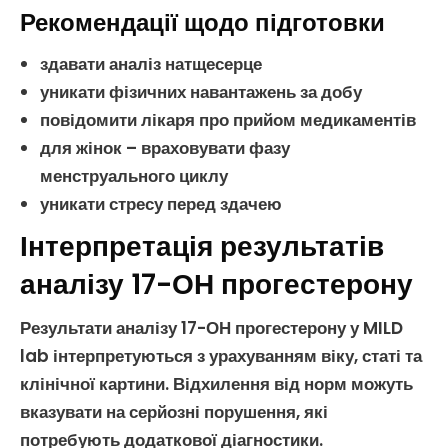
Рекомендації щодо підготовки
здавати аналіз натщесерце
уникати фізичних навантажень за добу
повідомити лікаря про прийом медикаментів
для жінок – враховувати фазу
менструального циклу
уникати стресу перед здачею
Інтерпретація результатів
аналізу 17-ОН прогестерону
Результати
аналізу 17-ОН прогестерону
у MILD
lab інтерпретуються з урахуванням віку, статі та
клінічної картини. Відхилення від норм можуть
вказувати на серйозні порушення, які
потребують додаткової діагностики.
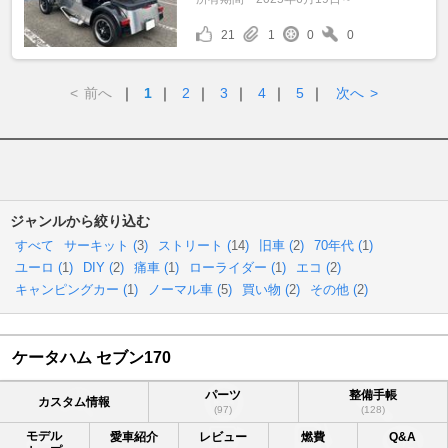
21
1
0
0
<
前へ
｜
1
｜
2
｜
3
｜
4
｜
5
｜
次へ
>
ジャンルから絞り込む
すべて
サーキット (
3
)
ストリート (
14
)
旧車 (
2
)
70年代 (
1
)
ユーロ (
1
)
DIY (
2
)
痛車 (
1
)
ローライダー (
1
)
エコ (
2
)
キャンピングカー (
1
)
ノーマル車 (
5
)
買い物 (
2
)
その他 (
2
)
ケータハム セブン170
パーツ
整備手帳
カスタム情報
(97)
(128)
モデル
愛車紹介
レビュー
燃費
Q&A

> EXERCISE
Among the lines above, which hold the word "уникати"? Report each one.

> SOLUTION TO THIS TASK
уникати фізичних навантажень за добу
уникати стресу перед здачею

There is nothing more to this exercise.